Peter Tufano with students in 'balance for better' pose

International Women’s Day at Oxford Saïd 2019

About the event

The theme of this year's International Women's Day was 'Balance for better.'

To support this year’s International Women’s Day campaign Oxford Saïd created a series of events and initiatives both at the School and online, to bring together a community of men and women, within Oxford, or around the world, to create a climate for change.

Launched on International Women’s Day, the Owning your Own Career module included a reflection tool and downloadable workbook to allow women to assess their current career position and to plan for their future, drawing on research showing that the idea of self-acceptance can hinder career progress. ‘There comes a point in a leader’s life where she acknowledges and accepts that she is a leader, and takes ownership of her career and development accordingly,’ says Kathryn Bishop, Director of Women Transforming Leadership, who developed the free online workshop as a taster of the programme.

The lead up to the day itself drew in every part of the Oxford community, from students to faculty, staff to corporate partners. It started with an event exploring the role that women played in the Shakespearean theatre, then the launch of a Kantar exhibition exploring 100 years of marketing to women. Justine Roberts, Founder and CEO, Mumsnet and Gransnet, and Philippa Snare, EMEA CMO, Facebook joined a high-profile panel to discuss empowerment, objectification, and what women want, noting that brands not only fail to move beyond gender stereotypes, but are also falling short of reaching certain parts of the market.
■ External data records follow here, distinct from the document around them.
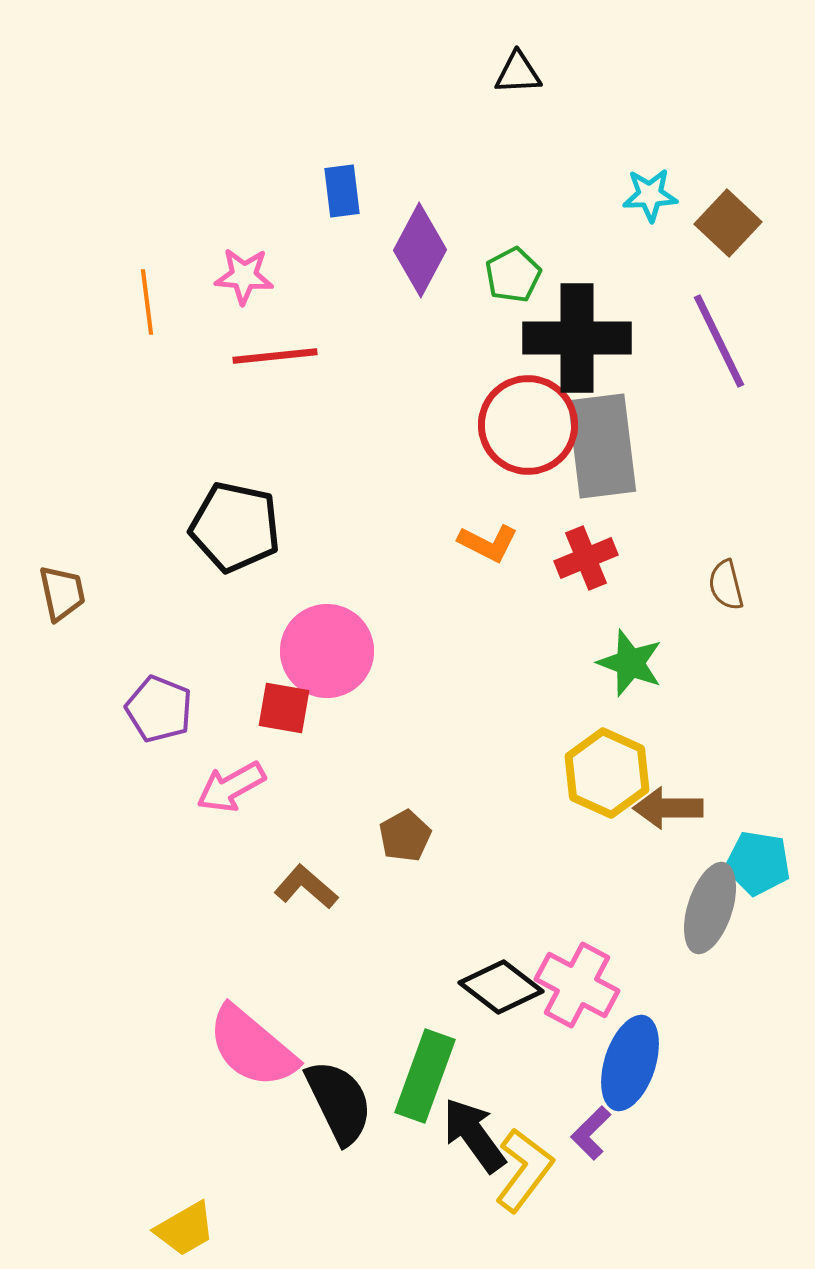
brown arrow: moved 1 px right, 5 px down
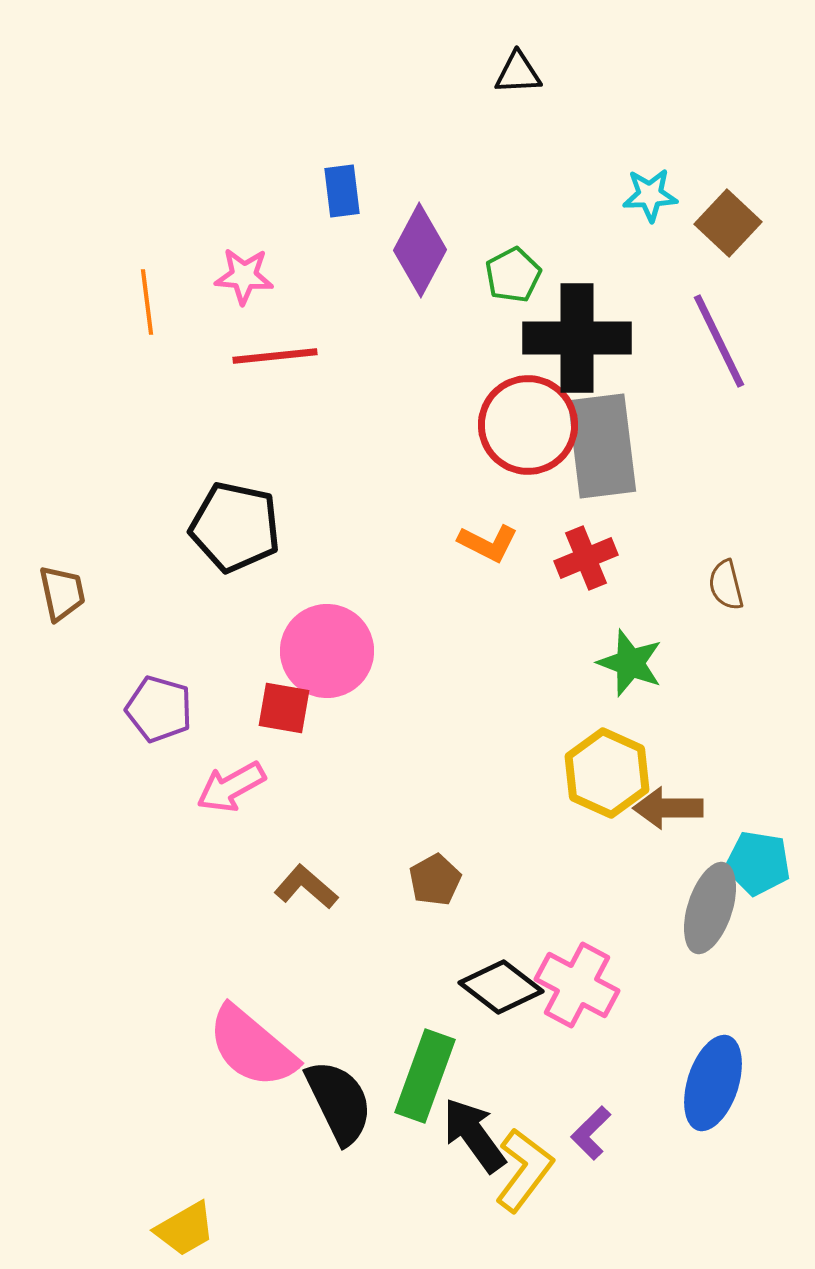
purple pentagon: rotated 6 degrees counterclockwise
brown pentagon: moved 30 px right, 44 px down
blue ellipse: moved 83 px right, 20 px down
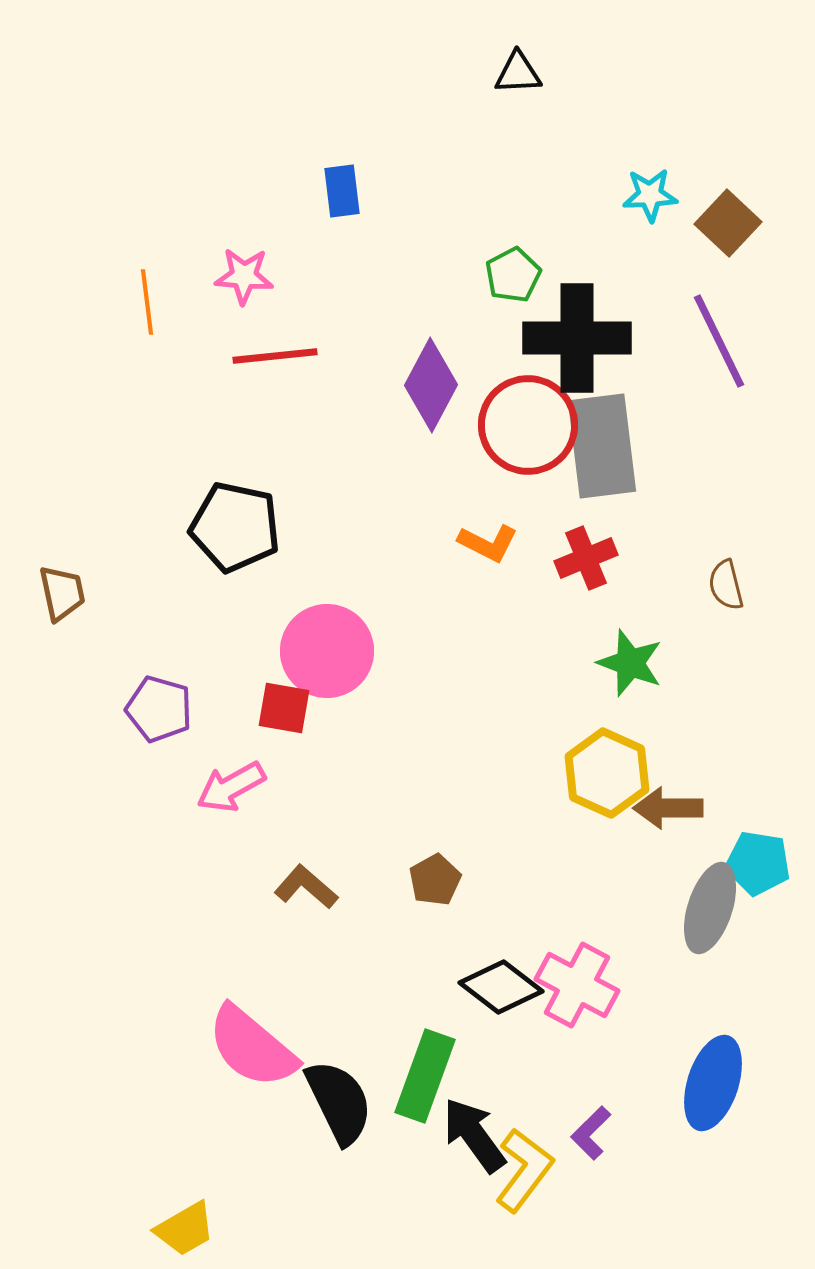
purple diamond: moved 11 px right, 135 px down
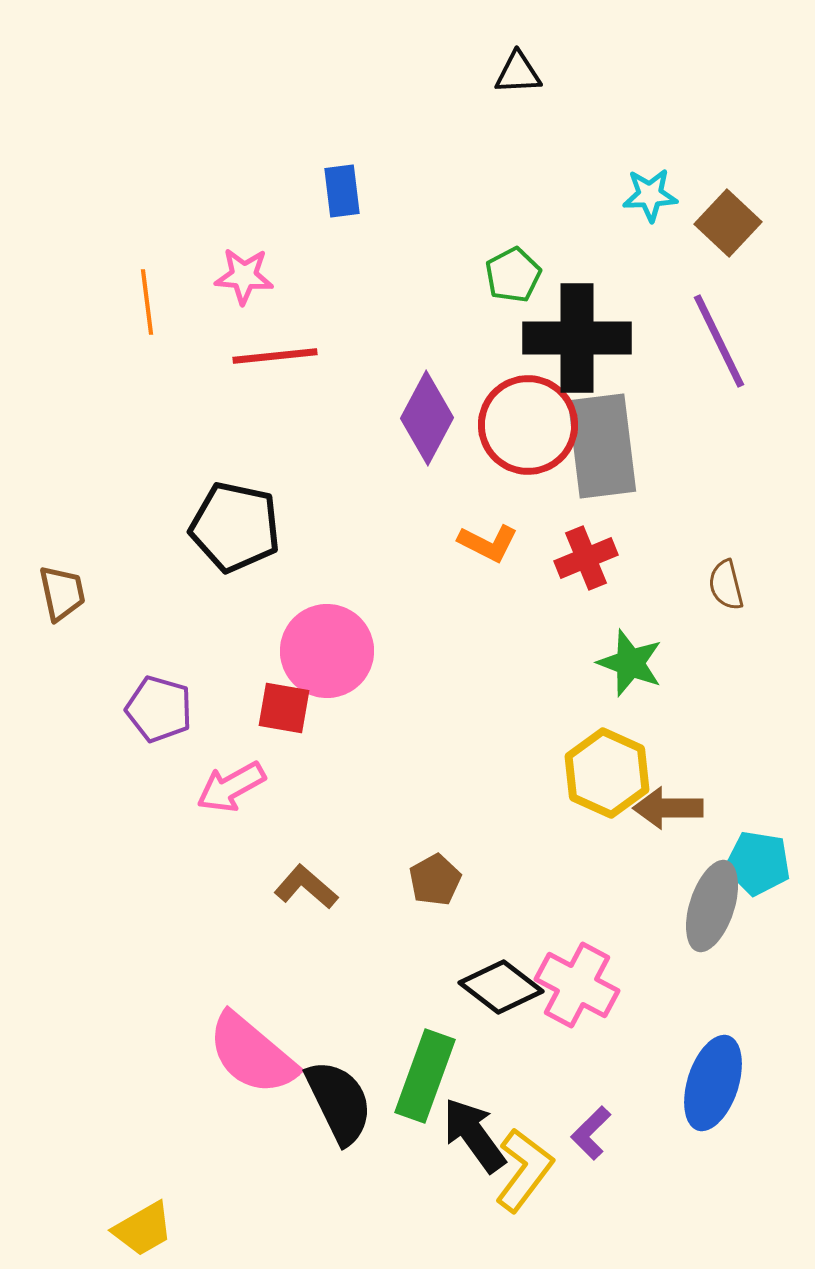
purple diamond: moved 4 px left, 33 px down
gray ellipse: moved 2 px right, 2 px up
pink semicircle: moved 7 px down
yellow trapezoid: moved 42 px left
There comes a point in a leader’s life where she acknowledges and accepts that she is a leader, and takes ownership of her career and development accordingly.

Kathryn Bishop

Director, Women Transforming Leadership


Professor Renée Adams delivered the keynote for the International Women’s Day celebrations and challenged the studies that are typically used to justify policy interventions and targets for women on boards. She examined some of the myths around board diversity and called for more academic research in the area to separate the truth from fiction. Renée also led a Wikipedia-edit-a-thon, a campaign aiming to redress the balance of gender biographies on the platform. 

The student community, along with the Women’s Alliance, brought in two internationally acclaimed filmmakers, Dawn Porter and Lindsey Dryden, who are using film as a tool to shape public conversations and ignite lasting change. Recognising the need for inclusivity, student sessions also focused on gender negotiations and the importance of male allies to advocate for women in business. 

There is still an issue with balance in business said Sara Beck, Oxford’s new COO. But technology has helped liberate women, and enabled everyone to work in the way that they want to. ‘But I feel very strongly that things won’t change without men involved in some of these networks, events and some of the conversations,’ she concluded

Reflecting on the theme of International Women’s Day 2019, Peter Tufano recalled one of the early lessons he remembers – a lesson about balance. ‘It was about work-life balance and then, as an academic, balance in portfolios and diversification. We know that balance makes a great deal of sense when moving forward in our personal lives. The better the balance, the better the world.’